• _About this task_:
Write out the listing in full, matching it word for word.

• _Data for this task_:

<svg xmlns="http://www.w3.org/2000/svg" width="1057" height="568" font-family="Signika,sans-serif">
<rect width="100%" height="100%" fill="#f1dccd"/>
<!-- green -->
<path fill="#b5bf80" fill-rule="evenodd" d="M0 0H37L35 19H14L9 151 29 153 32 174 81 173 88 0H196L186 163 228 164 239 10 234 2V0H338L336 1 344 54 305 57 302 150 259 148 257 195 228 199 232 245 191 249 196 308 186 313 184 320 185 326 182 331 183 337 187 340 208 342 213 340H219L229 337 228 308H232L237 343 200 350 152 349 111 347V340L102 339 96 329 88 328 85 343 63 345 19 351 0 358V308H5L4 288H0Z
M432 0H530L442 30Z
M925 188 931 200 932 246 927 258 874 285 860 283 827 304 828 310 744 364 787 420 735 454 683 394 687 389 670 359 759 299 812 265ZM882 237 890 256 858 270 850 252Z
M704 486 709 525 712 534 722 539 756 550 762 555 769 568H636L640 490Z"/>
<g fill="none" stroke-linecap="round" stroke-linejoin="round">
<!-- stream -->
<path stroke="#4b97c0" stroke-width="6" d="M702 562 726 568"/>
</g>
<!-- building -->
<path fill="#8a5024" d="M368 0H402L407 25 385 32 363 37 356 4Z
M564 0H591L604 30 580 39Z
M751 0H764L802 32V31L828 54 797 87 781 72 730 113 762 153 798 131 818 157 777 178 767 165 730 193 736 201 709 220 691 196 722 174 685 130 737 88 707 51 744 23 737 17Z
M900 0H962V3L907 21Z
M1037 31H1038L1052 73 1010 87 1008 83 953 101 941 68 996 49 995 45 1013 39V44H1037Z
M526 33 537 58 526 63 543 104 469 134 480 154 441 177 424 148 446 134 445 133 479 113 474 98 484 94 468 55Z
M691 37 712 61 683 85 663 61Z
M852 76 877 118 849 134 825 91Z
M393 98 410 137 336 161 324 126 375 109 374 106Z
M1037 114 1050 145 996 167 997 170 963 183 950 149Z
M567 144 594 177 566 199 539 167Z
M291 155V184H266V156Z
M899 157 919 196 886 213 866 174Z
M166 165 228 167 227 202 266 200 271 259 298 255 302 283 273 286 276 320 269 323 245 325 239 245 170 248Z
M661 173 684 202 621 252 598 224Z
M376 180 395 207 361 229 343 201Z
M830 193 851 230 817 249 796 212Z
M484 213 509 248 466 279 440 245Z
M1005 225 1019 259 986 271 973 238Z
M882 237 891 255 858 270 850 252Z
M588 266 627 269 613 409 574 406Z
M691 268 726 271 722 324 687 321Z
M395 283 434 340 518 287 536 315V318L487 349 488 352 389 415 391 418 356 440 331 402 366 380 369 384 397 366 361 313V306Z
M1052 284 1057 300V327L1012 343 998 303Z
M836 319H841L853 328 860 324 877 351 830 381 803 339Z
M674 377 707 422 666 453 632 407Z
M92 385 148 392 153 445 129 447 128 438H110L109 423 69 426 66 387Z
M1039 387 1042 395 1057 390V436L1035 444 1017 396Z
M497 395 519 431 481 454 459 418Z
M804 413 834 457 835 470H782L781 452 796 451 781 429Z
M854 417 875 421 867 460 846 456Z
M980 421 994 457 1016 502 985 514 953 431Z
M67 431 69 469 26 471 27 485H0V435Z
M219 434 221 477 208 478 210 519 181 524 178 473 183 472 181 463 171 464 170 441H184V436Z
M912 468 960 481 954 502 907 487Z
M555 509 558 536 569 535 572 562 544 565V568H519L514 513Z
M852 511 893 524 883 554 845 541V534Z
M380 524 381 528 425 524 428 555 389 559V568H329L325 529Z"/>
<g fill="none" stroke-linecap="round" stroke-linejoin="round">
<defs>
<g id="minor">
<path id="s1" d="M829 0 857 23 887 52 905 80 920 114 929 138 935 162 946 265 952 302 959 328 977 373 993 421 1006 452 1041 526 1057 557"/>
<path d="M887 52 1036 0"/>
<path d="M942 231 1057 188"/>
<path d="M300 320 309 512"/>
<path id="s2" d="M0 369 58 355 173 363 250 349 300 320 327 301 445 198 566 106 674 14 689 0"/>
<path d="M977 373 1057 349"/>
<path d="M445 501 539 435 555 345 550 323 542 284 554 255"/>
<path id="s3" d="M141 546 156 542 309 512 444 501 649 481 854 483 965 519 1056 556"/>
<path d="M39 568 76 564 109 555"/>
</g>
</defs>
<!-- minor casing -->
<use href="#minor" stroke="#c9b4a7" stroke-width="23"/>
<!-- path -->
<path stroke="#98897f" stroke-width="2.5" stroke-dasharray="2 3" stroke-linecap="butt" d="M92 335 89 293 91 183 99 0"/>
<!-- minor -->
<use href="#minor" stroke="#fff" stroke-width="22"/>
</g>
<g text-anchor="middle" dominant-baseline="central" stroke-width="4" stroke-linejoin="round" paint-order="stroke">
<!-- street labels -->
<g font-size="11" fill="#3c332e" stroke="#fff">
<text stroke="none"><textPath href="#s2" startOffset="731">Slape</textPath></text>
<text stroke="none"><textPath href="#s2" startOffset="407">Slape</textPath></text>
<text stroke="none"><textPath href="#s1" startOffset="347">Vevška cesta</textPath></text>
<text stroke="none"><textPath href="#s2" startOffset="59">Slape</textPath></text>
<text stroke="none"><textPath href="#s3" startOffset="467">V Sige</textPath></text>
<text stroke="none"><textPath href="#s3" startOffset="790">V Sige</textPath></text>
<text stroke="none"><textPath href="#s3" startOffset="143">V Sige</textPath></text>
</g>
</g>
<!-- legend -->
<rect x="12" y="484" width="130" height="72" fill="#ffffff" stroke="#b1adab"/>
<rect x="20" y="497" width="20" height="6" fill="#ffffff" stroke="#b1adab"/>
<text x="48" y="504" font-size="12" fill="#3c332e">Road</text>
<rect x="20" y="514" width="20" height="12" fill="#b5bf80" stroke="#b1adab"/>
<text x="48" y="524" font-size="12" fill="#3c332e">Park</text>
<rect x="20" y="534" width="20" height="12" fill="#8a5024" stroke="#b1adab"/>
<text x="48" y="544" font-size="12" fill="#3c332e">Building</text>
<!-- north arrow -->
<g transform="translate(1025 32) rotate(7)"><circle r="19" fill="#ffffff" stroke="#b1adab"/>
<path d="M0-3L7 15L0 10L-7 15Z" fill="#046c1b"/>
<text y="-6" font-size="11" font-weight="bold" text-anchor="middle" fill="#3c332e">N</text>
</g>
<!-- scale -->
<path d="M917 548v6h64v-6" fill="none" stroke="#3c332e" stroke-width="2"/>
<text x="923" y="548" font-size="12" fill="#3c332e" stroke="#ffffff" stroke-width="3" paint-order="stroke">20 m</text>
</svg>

• _Response area_:
<svg xmlns="http://www.w3.org/2000/svg" width="1057" height="568" font-family="Signika,sans-serif">
<rect width="100%" height="100%" fill="#f1dccd"/>
<!-- green -->
<path fill="#b5bf80" fill-rule="evenodd" d="M0 0H37L35 19H14L9 151 29 153 32 174 81 173 88 0H196L186 163 228 164 239 10 234 2V0H338L336 1 344 54 305 57 302 150 259 148 257 195 228 199 232 245 191 249 196 308 186 313 184 320 185 326 182 331 183 337 187 340 208 342 213 340H219L229 337 228 308H232L237 343 200 350 152 349 111 347V340L102 339 96 329 88 328 85 343 63 345 19 351 0 358V308H5L4 288H0Z
M432 0H530L442 30Z
M925 188 931 200 932 246 927 258 874 285 860 283 827 304 828 310 744 364 787 420 735 454 683 394 687 389 670 359 759 299 812 265ZM882 237 890 256 858 270 850 252Z
M704 486 709 525 712 534 722 539 756 550 762 555 769 568H636L640 490Z"/>
<g fill="none" stroke-linecap="round" stroke-linejoin="round">
<!-- stream -->
<path stroke="#4b97c0" stroke-width="6" d="M702 562 726 568"/>
</g>
<!-- building -->
<path fill="#8a5024" d="M368 0H402L407 25 385 32 363 37 356 4Z
M564 0H591L604 30 580 39Z
M751 0H764L802 32V31L828 54 797 87 781 72 730 113 762 153 798 131 818 157 777 178 767 165 730 193 736 201 709 220 691 196 722 174 685 130 737 88 707 51 744 23 737 17Z
M900 0H962V3L907 21Z
M1037 31H1038L1052 73 1010 87 1008 83 953 101 941 68 996 49 995 45 1013 39V44H1037Z
M526 33 537 58 526 63 543 104 469 134 480 154 441 177 424 148 446 134 445 133 479 113 474 98 484 94 468 55Z
M691 37 712 61 683 85 663 61Z
M852 76 877 118 849 134 825 91Z
M393 98 410 137 336 161 324 126 375 109 374 106Z
M1037 114 1050 145 996 167 997 170 963 183 950 149Z
M567 144 594 177 566 199 539 167Z
M291 155V184H266V156Z
M899 157 919 196 886 213 866 174Z
M166 165 228 167 227 202 266 200 271 259 298 255 302 283 273 286 276 320 269 323 245 325 239 245 170 248Z
M661 173 684 202 621 252 598 224Z
M376 180 395 207 361 229 343 201Z
M830 193 851 230 817 249 796 212Z
M484 213 509 248 466 279 440 245Z
M1005 225 1019 259 986 271 973 238Z
M882 237 891 255 858 270 850 252Z
M588 266 627 269 613 409 574 406Z
M691 268 726 271 722 324 687 321Z
M395 283 434 340 518 287 536 315V318L487 349 488 352 389 415 391 418 356 440 331 402 366 380 369 384 397 366 361 313V306Z
M1052 284 1057 300V327L1012 343 998 303Z
M836 319H841L853 328 860 324 877 351 830 381 803 339Z
M674 377 707 422 666 453 632 407Z
M92 385 148 392 153 445 129 447 128 438H110L109 423 69 426 66 387Z
M1039 387 1042 395 1057 390V436L1035 444 1017 396Z
M497 395 519 431 481 454 459 418Z
M804 413 834 457 835 470H782L781 452 796 451 781 429Z
M854 417 875 421 867 460 846 456Z
M980 421 994 457 1016 502 985 514 953 431Z
M67 431 69 469 26 471 27 485H0V435Z
M219 434 221 477 208 478 210 519 181 524 178 473 183 472 181 463 171 464 170 441H184V436Z
M912 468 960 481 954 502 907 487Z
M555 509 558 536 569 535 572 562 544 565V568H519L514 513Z
M852 511 893 524 883 554 845 541V534Z
M380 524 381 528 425 524 428 555 389 559V568H329L325 529Z"/>
<g fill="none" stroke-linecap="round" stroke-linejoin="round">
<defs>
<g id="minor">
<path id="s1" d="M829 0 857 23 887 52 905 80 920 114 929 138 935 162 946 265 952 302 959 328 977 373 993 421 1006 452 1041 526 1057 557"/>
<path d="M887 52 1036 0"/>
<path d="M942 231 1057 188"/>
<path d="M300 320 309 512"/>
<path id="s2" d="M0 369 58 355 173 363 250 349 300 320 327 301 445 198 566 106 674 14 689 0"/>
<path d="M977 373 1057 349"/>
<path d="M445 501 539 435 555 345 550 323 542 284 554 255"/>
<path id="s3" d="M141 546 156 542 309 512 444 501 649 481 854 483 965 519 1056 556"/>
<path d="M39 568 76 564 109 555"/>
</g>
</defs>
<!-- minor casing -->
<use href="#minor" stroke="#c9b4a7" stroke-width="23"/>
<!-- path -->
<path stroke="#98897f" stroke-width="2.5" stroke-dasharray="2 3" stroke-linecap="butt" d="M92 335 89 293 91 183 99 0"/>
<!-- minor -->
<use href="#minor" stroke="#fff" stroke-width="22"/>
</g>
<g text-anchor="middle" dominant-baseline="central" stroke-width="4" stroke-linejoin="round" paint-order="stroke">
<!-- street labels -->
<g font-size="11" fill="#3c332e" stroke="#fff">
<text stroke="none"><textPath href="#s2" startOffset="731">Slape</textPath></text>
<text stroke="none"><textPath href="#s2" startOffset="407">Slape</textPath></text>
<text stroke="none"><textPath href="#s1" startOffset="347">Vevška cesta</textPath></text>
<text stroke="none"><textPath href="#s2" startOffset="59">Slape</textPath></text>
<text stroke="none"><textPath href="#s3" startOffset="467">V Sige</textPath></text>
<text stroke="none"><textPath href="#s3" startOffset="790">V Sige</textPath></text>
<text stroke="none"><textPath href="#s3" startOffset="143">V Sige</textPath></text>
</g>
</g>
<!-- legend -->
<rect x="12" y="484" width="130" height="72" fill="#ffffff" stroke="#b1adab"/>
<rect x="20" y="497" width="20" height="6" fill="#ffffff" stroke="#b1adab"/>
<text x="48" y="504" font-size="12" fill="#3c332e">Road</text>
<rect x="20" y="514" width="20" height="12" fill="#b5bf80" stroke="#b1adab"/>
<text x="48" y="524" font-size="12" fill="#3c332e">Park</text>
<rect x="20" y="534" width="20" height="12" fill="#8a5024" stroke="#b1adab"/>
<text x="48" y="544" font-size="12" fill="#3c332e">Building</text>
<!-- north arrow -->
<g transform="translate(1025 32) rotate(7)"><circle r="19" fill="#ffffff" stroke="#b1adab"/>
<path d="M0-3L7 15L0 10L-7 15Z" fill="#046c1b"/>
<text y="-6" font-size="11" font-weight="bold" text-anchor="middle" fill="#3c332e">N</text>
</g>
<!-- scale -->
<path d="M917 548v6h64v-6" fill="none" stroke="#3c332e" stroke-width="2"/>
<text x="923" y="548" font-size="12" fill="#3c332e" stroke="#ffffff" stroke-width="3" paint-order="stroke">20 m</text>
</svg>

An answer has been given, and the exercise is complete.